TK-Kräuter: Pyrrolizidinalkaloide: in Anl. an die Methode "Bestimmung von Pyrrolizidinalkaloiden mittels SPE-LC-MS/MS" des BfR (in Produkten mit der Zutat Borretsch). Pestizidscreening LC/MS/MS nach LFGB L00.00-113 und GC/MS-Screening Extraktion, Clean-up, GC/MS. Chlorat, Perchlorat: LC-MS/MS (entspricht Methode des EU Reference Laboratory for Pesticides für Perchlorat [QuPPe-Method]).

Nudeln: Pestizidscreening LC/MS/MS nach LFGB L00.00-113 und Pestizidscreening mit GC/MS nach § 64 LFGB L00.00-34, mod.; Chlormequat, Mepiquat: Flüssigextraktion, LC/MS/MS. Cadmium: gem. DIN EN ISO 17294-2 "Bestimmung von 62 Elementen durch ICP-MS"; Verwendung von Rhodium und Rhenium als Interne Standards; Kalibrierung des ICP-MS mittels Multielementstandards; Probenvorbereitung: Totalaufschluss in der Mikrowelle. Schimmelpilzgifte: LC-MS/MS (Nivalenol, Deoxynivalenol, 3-Acetyldeoxynivalenol, 15-Acetyldeoxynivalenol, Fusarenon-X, Zearalenon, T2-Toxin, HT-2-Toxin, Diacetoxyscirpenol). Mineralöl (MOSH/POSH): LC-GC-FID.

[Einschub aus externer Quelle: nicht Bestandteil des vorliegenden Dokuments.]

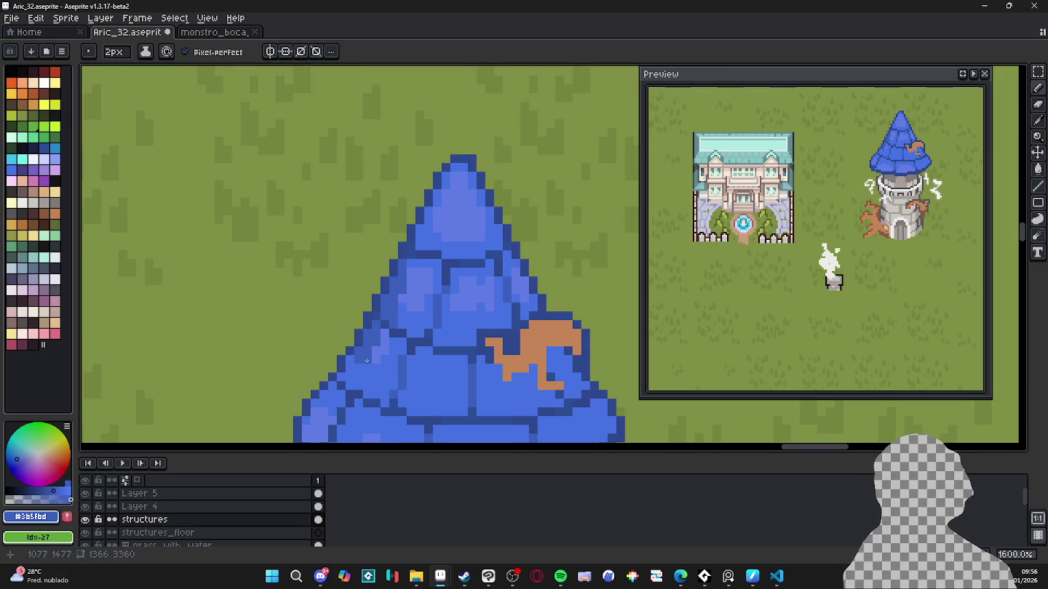
key(ctrl)
key(minus)
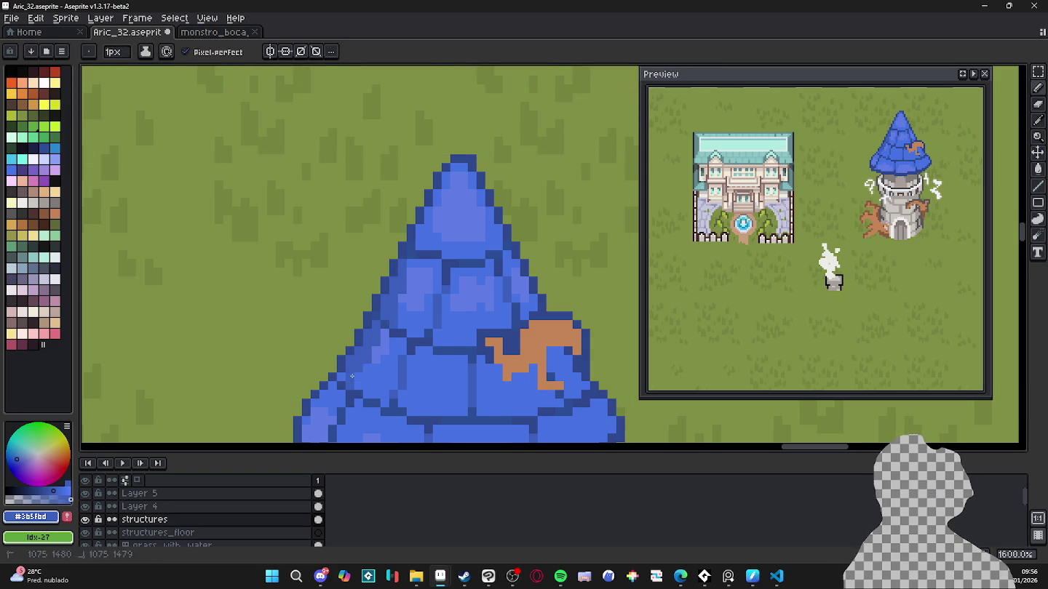
scroll(367, 357, down, 1)
scroll(377, 336, up, 3)
mouse_move(362, 323)
mouse_down()
mouse_move(321, 400)
mouse_move(335, 344)
mouse_up()
Step: Darken pixels on the roof's lower-left edge and repaint lighter pixels on a roof tile
click(323, 375)
click(322, 400)
click(335, 375)
click(348, 339)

Reis: Pestizidscreening LC/MS/MS nach LFGB L00.00-113 und Pestizidscreening mit GC/MS nach § 64 LFGB L00.00-34, mod. Phosphin mittels Headspace/GC/NPD/FPD. Cadmium: gem. DIN EN ISO 17294-2 "Bestimmung von 62 Elementen durch ICP-MS"; Verwendung von Rhodium und Rhenium als Interne Standards; Kalibrierung des ICP-MS mittels Multielementstandards; Probenvorbereitung: Totalaufschluss in der Mikrowelle. Gesamtarsen: DIN EN 14084:2003/DIN EN 15763:2010; anorganisches Arsen: HG-AAS. Aflatoxine B1, B2, G1, G2: DIN EN ISO 16050. Ochratoxin A: DIN EN 14132:2009 mod. Mineralöl (MOSH/POSH): LC-GC-FID.

Alle Produkte: PVC/PVDC/chlorierte Verbindungen in der Verpackung: Röntgenfluoreszenzanalyse.